TESTO DA LEGGERE —
# # #
La lotta al climate change, sviluppatasi e amplificatasi negli ultimi anni, ha ulteriormente contribuito a mettere in luce gli effetti dei disastri e dell’inquinamento ambientale nei confronti degli ecosistemi e delle nostre comunità. Questi fenomeni infatti, oltre a causare danni alle collettività e all’ambiente in generale, lasciano dietro di essi una scia di effetti nocivi difficilmente riparabili o che impiegano molto tempo prima di essere assorbiti. Negli ultimi decenni, negli Stati Uniti, questi fenomeni sono minacciosamente cresciuti e quelli di cui parleremo in questo articolo hanno tutti una causa in comune: l’attività umana.
Petrolio: sversamenti e danni ambientali
Gli incidenti dovuti agli sversamenti di petrolio in mare sono tra i disastri ambientali più gravi che possano accadere e negli Stati Uniti questo tipo di incidente è più volte avvenuto negli ultimi trent’anni. A partire dalla Exxon Valdez, passando per la Deepwater Horizon, fino all’ultimo sversamento avvenuto nella California del Sud lo scorso autunno.
Il 24 marzo 1989 la superpetroliera di proprietà della Exxon chiamata Exxon Valdez colpì una scogliera di Bligh Reef nello stretto di Prince William, nel golfo dell’Alaska. L’incidente provocò la dispersione in mare di 40,9 milioni di litri di petrolio inquinando 1.900 km di coste e portando alla morte, secondo le stime, di 250.000 uccelli marini, 2.800 lontre, 300 foche, centinaia di altri uccelli, mammiferi marini e uova a causa della contaminazione.
Il disastro della Exxon Valdez fu per molto tempo il peggior disastro ambientale causato dalla fuoriuscita di greggio in acqua. Un triste primato superato nell’aprile 2010 dalla Deepwater Horizon, piattaforma petrolifera di proprietà svizzera affittata alla multinazionale britannica BP stazionante sopra al pozzo di Macondo nel Golfo del Messico, a circa 70 km dalla Louisiana. Lo sversamento di petrolio, iniziato il 20 aprile 2010 a causa di un’esplosione che provocò un incendio a bordo e la dispersione di 11 persone, è terminato nel luglio seguente in seguito agli sforzi della stessa BP e dell’amministrazione Obama, con la chiusura definitiva del pozzo il successivo 4 agosto.
# # #
ATTIVITÀ PROPOSTE —
• a. Restituisci il passo del testo sui disastri ambientali che parte dalle parole "Petrolio: sversamenti e" e si ferma dopo le parole "causa della contaminazione.".
• b. Spiega, secondo il testo sui disastri ambientali, che cosa diede origine allo sversamento di petrolio della Deepwater Horizon.
• c. Elenca gli animali per i quali il testo sui disastri ambientali indica un numero stimato di morti dovute alla Exxon Valdez, ciascuno con la sua cifra.
Per rispondere basta il testo, senza ricorrere al materiale.

MATERIALE FORNITO —
# # #
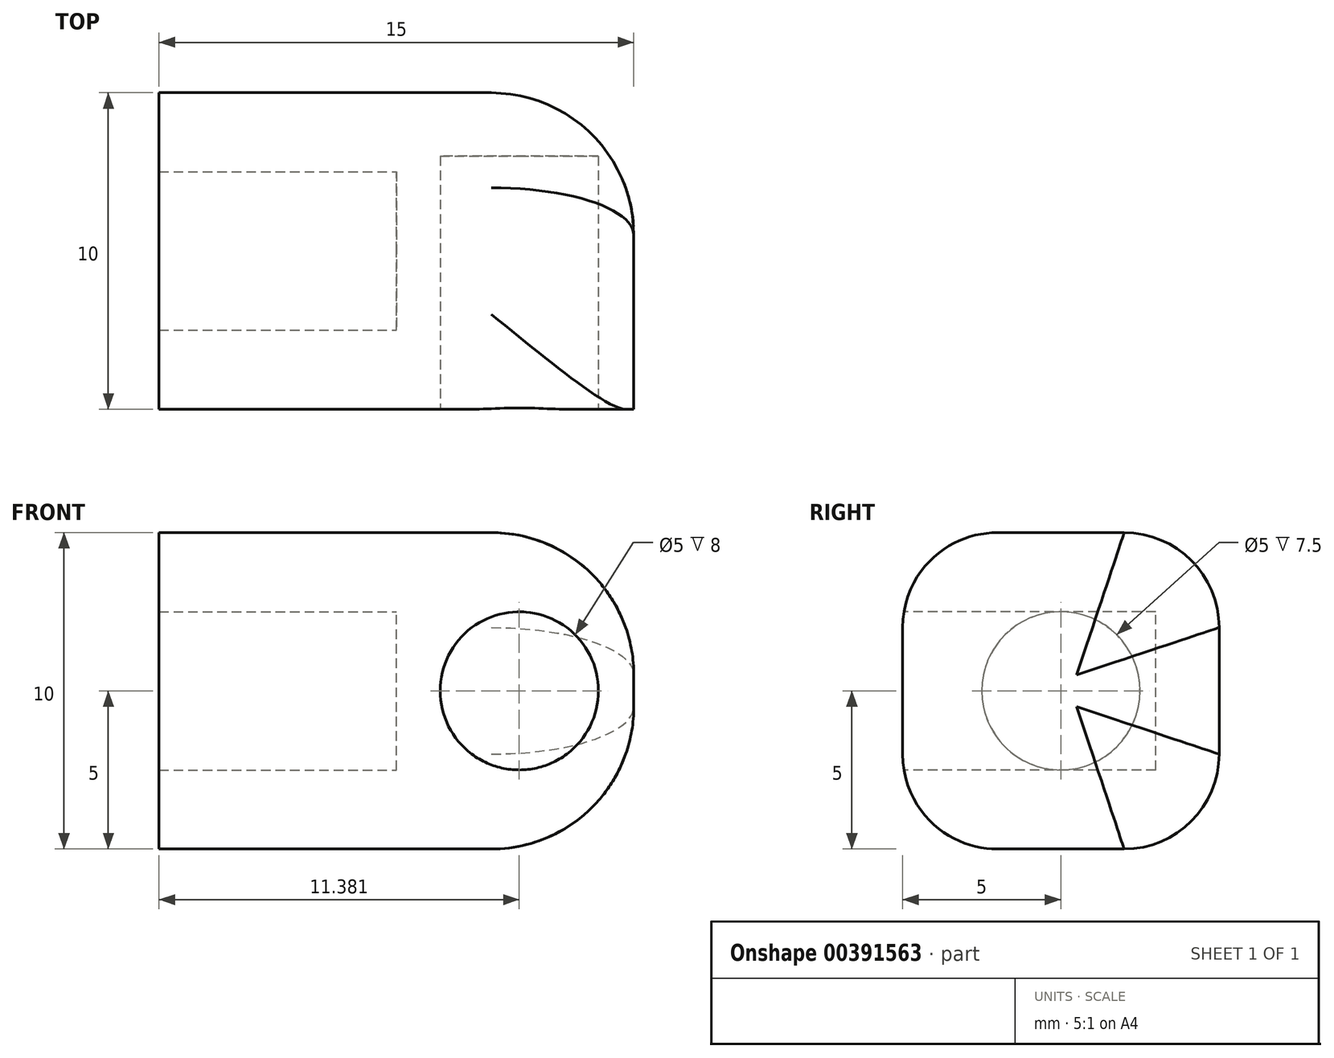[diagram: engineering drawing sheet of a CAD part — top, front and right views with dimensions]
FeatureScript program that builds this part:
# # #
RISPOSTE SVOLTE —
• a.
Petrolio: sversamenti e danni ambientali
Gli incidenti dovuti agli sversamenti di petrolio in mare sono tra i disastri ambientali più gravi che possano accadere e negli Stati Uniti questo tipo di incidente è più volte avvenuto negli ultimi trent’anni. A partire dalla Exxon Valdez, passando per la Deepwater Horizon, fino all’ultimo sversamento avvenuto nella California del Sud lo scorso autunno.
Il 24 marzo 1989 la superpetroliera di proprietà della Exxon chiamata Exxon Valdez colpì una scogliera di Bligh Reef nello stretto di Prince William, nel golfo dell’Alaska. L’incidente provocò la dispersione in mare di 40,9 milioni di litri di petrolio inquinando 1.900 km di coste e portando alla morte, secondo le stime, di 250.000 uccelli marini, 2.800 lontre, 300 foche, centinaia di altri uccelli, mammiferi marini e uova a causa della contaminazione.

• b. Lo sversamento iniziò il 20 aprile 2010 a causa di un'esplosione. L'esplosione provocò un incendio a bordo e la dispersione di 11 persone.

• c.
- Uccelli marini: 250.000
- Lontre: 2.800
- Foche: 300